ACTION ITEM:
Copy out every line of text from the rows below without any change, leaving out the pictures.

▼

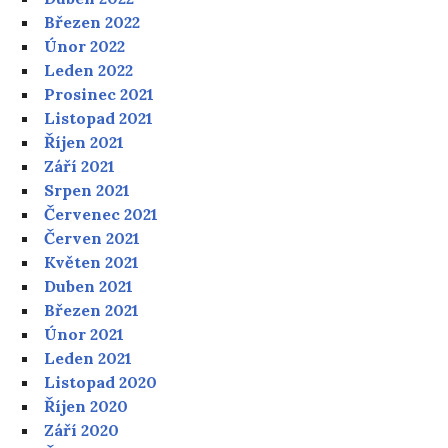
Březen 2022
Únor 2022
Leden 2022
Prosinec 2021
Listopad 2021
Říjen 2021
Září 2021
Srpen 2021
Červenec 2021
Červen 2021
Květen 2021
Duben 2021
Březen 2021
Únor 2021
Leden 2021
Listopad 2020
Říjen 2020
Září 2020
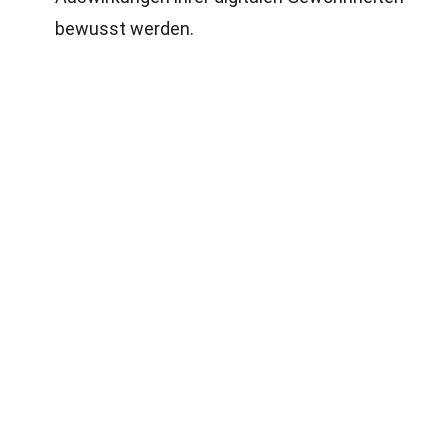
bewusst werden.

▲

RESULT OF THE EXERCISE:
Březen 2022
Únor 2022
Leden 2022
Prosinec 2021
Listopad 2021
Říjen 2021
Září 2021
Srpen 2021
Červenec 2021
Červen 2021
Květen 2021
Duben 2021
Březen 2021
Únor 2021
Leden 2021
Listopad 2020
Říjen 2020
Září 2020
bewusst werden.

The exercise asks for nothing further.